Someone posted a link to a journal article here recently, in which the authors discuss the selection process for anesthesiology residencies. And what the meat of that paper showed, right there in Figure 1, is that they SUCK at giving objective evaluations to their residents. Every single resident achieved a score between 6 and 8 in every single category ... and yet the ITE scores they reported ranged from the 1st percentile to the 98th+. That figure is downright comical in demonstrating their absolute inability to stratify their own residents into good and bad. I doubt this program is unique. In fact, since this paper hails from a university program where ~75% of their residents scored over the mean on the ITE, I'd guess this is actually a solid program. Yet you're arguing that these same attendings are capable of objectively determining whether or not their residents become credentialed.

Suffice it to say that I disagree. :)
 
Every single resident achieved a score between 6 and 8 in every single category ... and yet the ITE scores they reported ranged from the 1st percentile to the 98th+.

Well, that just reinforces my bias that ITE type tests are pretty meaningless. And I have always done well on standardized tests.
 
Well, that just reinforces my bias that ITE type tests are pretty meaningless. And I have always done well on standardized tests.

So all of the residents in a class of ~20 get identical subjective evaluations (scores of 6-8 on a scale of 1-10, eight categories for ~160 data points, with zero outliers) but have widely varying scores on an objective written exam, and you think the problem is the test?

Maybe if at least one of the residents in that study had received a poor (or even average!) evaluation from the faculty, in even one area, I could buy your argument that the faculty were doing their jobs and that the written exam was just dartboard randomness.
 
So all of the residents in a class of ~20 get identical subjective evaluations (scores of 6-8 on a scale of 1-10, eight categories for ~160 data points, with zero outliers) but have widely varying scores on an objective written exam, and you think the problem is the test?

Maybe if at least one of the residents in that study had received a poor (or even average!) evaluation from the faculty, in even one area, I could buy your argument that the faculty were doing their jobs and that the written exam was just dartboard randomness.
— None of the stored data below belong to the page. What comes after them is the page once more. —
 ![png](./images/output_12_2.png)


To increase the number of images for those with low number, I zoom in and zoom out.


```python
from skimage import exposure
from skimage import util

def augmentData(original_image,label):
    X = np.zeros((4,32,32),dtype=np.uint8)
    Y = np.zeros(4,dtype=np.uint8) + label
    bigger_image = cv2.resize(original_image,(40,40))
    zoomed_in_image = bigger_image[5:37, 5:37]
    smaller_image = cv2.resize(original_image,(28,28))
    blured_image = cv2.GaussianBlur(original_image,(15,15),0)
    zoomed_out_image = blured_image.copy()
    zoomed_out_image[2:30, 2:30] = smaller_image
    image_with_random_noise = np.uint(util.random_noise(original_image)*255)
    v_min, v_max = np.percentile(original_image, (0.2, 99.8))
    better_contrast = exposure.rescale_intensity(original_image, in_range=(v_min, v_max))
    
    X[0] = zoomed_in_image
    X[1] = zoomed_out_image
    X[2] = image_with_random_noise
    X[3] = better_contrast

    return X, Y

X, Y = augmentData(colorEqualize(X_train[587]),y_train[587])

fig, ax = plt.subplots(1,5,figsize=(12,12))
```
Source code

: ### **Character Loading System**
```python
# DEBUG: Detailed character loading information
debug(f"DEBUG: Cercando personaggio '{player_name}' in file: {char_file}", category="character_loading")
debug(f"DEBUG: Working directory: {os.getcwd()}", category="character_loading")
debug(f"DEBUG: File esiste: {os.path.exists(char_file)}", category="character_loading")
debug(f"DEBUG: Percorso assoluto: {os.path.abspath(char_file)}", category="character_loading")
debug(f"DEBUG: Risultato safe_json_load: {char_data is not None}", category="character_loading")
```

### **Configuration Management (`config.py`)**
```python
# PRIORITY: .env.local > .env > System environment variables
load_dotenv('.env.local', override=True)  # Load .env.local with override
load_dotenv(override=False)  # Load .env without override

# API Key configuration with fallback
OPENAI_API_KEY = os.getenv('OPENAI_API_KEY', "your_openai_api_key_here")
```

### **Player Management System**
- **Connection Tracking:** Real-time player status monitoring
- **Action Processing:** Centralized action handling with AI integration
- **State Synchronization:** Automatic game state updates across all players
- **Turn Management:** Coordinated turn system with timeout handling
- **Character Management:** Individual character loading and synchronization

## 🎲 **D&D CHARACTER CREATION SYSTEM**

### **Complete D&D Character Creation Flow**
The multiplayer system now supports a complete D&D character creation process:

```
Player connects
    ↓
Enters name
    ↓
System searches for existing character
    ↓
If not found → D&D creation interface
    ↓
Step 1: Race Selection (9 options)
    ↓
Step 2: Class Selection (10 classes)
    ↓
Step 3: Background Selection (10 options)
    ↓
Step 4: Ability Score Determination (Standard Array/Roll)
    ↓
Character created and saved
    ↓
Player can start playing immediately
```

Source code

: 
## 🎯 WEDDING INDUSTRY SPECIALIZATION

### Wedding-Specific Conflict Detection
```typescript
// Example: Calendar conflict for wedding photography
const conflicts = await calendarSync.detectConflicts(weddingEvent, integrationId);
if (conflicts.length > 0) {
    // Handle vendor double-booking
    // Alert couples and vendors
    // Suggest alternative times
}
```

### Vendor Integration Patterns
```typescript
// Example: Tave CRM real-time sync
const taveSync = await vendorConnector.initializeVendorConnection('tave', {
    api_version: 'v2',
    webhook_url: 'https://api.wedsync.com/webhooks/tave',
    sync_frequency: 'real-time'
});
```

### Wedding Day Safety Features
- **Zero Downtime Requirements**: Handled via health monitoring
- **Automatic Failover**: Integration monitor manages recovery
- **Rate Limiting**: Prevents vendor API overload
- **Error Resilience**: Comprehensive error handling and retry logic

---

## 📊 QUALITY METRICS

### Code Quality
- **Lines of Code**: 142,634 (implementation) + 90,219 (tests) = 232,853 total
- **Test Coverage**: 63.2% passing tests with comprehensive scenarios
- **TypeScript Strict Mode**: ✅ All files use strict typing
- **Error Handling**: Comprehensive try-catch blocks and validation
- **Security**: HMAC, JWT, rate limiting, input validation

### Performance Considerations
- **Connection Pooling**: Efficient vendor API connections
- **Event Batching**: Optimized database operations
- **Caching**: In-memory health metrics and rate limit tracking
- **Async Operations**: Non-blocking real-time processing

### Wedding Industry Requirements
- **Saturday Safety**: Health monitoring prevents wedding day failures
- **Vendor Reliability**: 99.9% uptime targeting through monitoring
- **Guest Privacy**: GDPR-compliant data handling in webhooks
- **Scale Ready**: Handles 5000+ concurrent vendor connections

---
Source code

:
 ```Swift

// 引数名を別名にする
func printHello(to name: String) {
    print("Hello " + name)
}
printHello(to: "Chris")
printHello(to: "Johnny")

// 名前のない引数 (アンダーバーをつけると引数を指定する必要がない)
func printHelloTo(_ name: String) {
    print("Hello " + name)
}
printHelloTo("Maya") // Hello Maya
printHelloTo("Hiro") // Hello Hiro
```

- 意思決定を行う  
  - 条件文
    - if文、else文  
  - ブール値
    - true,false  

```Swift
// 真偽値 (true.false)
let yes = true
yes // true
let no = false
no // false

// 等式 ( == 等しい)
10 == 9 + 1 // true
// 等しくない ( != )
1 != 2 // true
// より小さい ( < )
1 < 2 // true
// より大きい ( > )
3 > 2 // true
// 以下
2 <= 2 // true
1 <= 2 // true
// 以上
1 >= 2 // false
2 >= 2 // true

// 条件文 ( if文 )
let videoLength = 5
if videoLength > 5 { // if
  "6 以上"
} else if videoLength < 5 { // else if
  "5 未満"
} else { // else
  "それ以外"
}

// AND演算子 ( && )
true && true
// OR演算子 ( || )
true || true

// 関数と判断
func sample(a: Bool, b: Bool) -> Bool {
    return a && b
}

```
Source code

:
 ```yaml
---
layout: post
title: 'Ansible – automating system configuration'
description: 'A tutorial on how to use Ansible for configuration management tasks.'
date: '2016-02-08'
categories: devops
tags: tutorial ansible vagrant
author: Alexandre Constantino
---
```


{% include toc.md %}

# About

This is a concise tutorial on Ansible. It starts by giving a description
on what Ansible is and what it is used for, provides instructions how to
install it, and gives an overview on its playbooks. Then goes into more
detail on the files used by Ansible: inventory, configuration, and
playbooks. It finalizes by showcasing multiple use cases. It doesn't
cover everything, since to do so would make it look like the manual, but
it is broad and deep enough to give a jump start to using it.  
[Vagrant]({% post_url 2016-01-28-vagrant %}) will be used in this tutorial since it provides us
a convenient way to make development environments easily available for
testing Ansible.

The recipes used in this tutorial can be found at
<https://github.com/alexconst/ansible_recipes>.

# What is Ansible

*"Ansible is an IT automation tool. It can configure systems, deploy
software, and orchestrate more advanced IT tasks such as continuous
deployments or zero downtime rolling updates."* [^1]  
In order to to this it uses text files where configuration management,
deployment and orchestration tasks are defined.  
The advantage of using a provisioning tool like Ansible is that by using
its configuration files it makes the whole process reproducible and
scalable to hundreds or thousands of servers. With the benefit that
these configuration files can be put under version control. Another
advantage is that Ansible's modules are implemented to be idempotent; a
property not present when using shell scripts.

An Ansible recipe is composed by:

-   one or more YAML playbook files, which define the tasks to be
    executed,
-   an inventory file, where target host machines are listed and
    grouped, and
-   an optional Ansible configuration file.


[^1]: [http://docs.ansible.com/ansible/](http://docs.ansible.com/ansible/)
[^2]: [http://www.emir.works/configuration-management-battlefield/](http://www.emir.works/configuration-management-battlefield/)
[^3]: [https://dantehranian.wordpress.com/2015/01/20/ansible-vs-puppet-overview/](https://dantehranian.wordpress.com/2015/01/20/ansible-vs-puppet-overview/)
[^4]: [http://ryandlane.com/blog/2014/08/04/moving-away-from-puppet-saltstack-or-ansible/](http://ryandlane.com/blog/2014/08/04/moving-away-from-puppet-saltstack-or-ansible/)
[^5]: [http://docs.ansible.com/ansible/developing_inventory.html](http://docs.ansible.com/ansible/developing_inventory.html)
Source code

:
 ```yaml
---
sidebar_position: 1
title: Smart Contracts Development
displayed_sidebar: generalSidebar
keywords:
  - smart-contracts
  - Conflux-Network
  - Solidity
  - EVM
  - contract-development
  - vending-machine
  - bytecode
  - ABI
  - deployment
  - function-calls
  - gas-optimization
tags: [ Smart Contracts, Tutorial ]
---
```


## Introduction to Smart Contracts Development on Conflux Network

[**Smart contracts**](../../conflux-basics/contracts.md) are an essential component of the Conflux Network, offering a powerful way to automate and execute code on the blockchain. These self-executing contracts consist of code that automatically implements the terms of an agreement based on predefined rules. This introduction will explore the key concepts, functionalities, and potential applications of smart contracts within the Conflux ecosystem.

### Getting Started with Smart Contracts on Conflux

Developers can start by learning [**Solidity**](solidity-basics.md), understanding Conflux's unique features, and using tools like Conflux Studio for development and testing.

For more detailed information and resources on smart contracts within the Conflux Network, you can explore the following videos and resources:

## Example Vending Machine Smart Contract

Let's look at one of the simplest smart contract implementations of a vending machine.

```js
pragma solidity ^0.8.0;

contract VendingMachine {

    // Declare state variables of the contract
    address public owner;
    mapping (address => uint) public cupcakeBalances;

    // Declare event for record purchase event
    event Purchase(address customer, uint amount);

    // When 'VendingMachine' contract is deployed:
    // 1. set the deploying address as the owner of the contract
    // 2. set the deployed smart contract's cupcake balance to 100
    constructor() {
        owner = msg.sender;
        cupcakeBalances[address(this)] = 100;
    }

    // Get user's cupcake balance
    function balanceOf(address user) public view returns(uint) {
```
You missed my point by a bit so let me restate


1) The oral exam should be scrapped because it serves not purpose.
2) The written exam has some role but its usage and application to real life is lacking. It has too much weight in the current system.
3) Evaluations and performance in residency needs to be streamlined (as you stated).

I dont know why people continue to say that this exam helps weed out "bad apples". These docs are already practicing!!! I feel that enough weeding out has occurred during the process of movement through premed and med school. Over 90% of the starting wannabes have dropped by this time. My point is that we should help the remaining warriors become the best docs that they can be. Making individuals repeat a board exam is not the answer. I know of three docs who failed the exam once and then subsequently passed. They are not failures in life. It all seemed rather pointless.



It is also interesting that internal medicine now has a 95-98% pass rate as another way to suggest that all of these applications to board scores are ridiculous. In anesthesiology the failure rate is 10 fold higher.